FOKUSATU – Indonesia tengah berada dalam kondisi darurat informasi bohong alias hoax seiring interaksi masyarakat Indonesia di dunia maya yang semakin hari semakin tinggi. 52 persen penduduk Indonesia sangat “melek internet”, lebih dari 60 juta orang memiliki telefon cerdas alias urutan kelima dunia dalam hal ini.
Dari sekian banyak informasi yang berkembang di dunia maya, tidak sedikit yang merupakan informasi yang pantas untuk diragukan kebenarannya. Namun, karena tidak memiliki kemampuan menyaring berita bohong, tak jarang masyarakat menerima begitu saja dan bahkan ikut menyebarkan kabar bohong.
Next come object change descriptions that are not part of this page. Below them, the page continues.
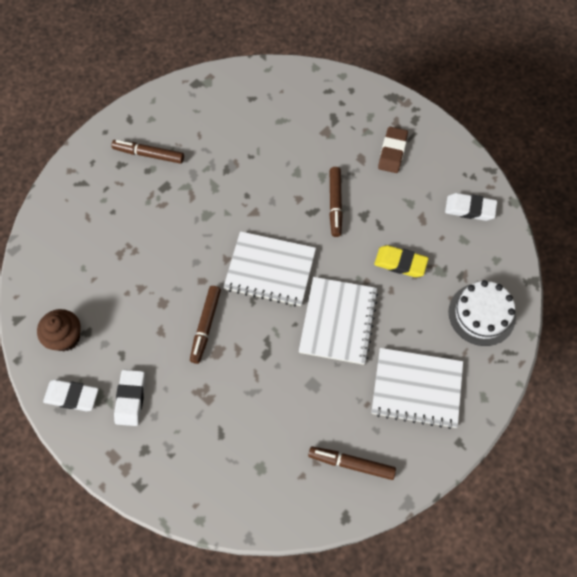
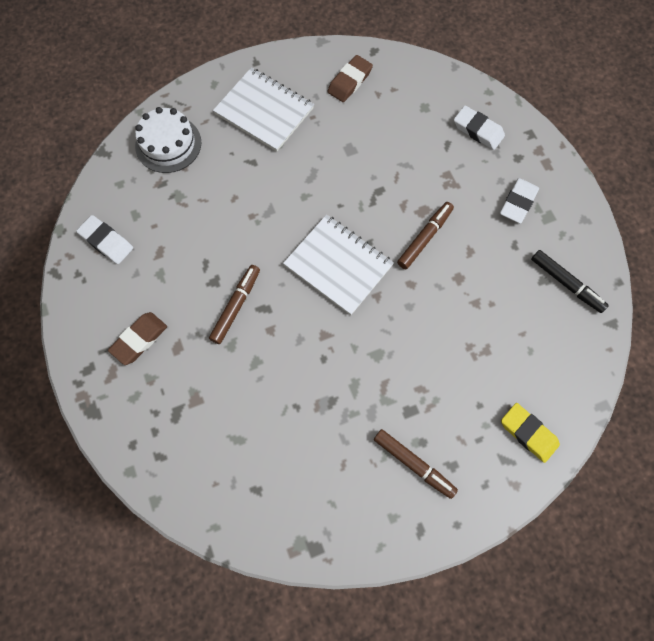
camera: 155 degrees left, 5 degrees up
brown cupcake [37,309,81,351] -> black marker [531,250,609,313]
white eraser [43,379,99,411] -> white eraser moved to [454,106,505,150]
white notebook [299,277,378,365] -> none
brown marker [308,446,396,480] -> brown eraser [327,55,373,102]
yellow eraser [374,245,429,277] -> yellow eraser moved to [501,403,560,463]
Ketua Umum Persatuan Wartawan Indonesia (PWI), Margiono, sependapat dengan Siswandi. Menurut Margiono yang juga ketua Panitia Pusat HPN 2018, masyarakat Indonesia tengah berada pada era di mana kebenaran dan kebohongan semakin sulit dibedakan.
Ia mengatakan, diperlukan proses yang tidak singkat untuk menemukan kebenaran dari satu peristiwa. Misalnya, saat terjadi peristiwa pembunuhan, polisi menetapkan seseorang sebagai tersangka.
Pengadilan pun, sambung Margiono, tidak begitu saja bisa memutuskan fakta dalam kasus pembunuhan, karena membutuhkan keterangan-keterangan tambahan dari saksi dan ahli-ahli yang memahami peristiwa tersebut dalam pendalaman kasus.
Margiono berharap masyarakat memiliki kemauan untuk merunut sebuah informasi demi menemukan kebenaran faktual sebuah peristiwa. Pers, di saat yang bersamaan juga bertanggung jawab untuk memberikan informasi yang memang berdasar pada kebenaran faktual.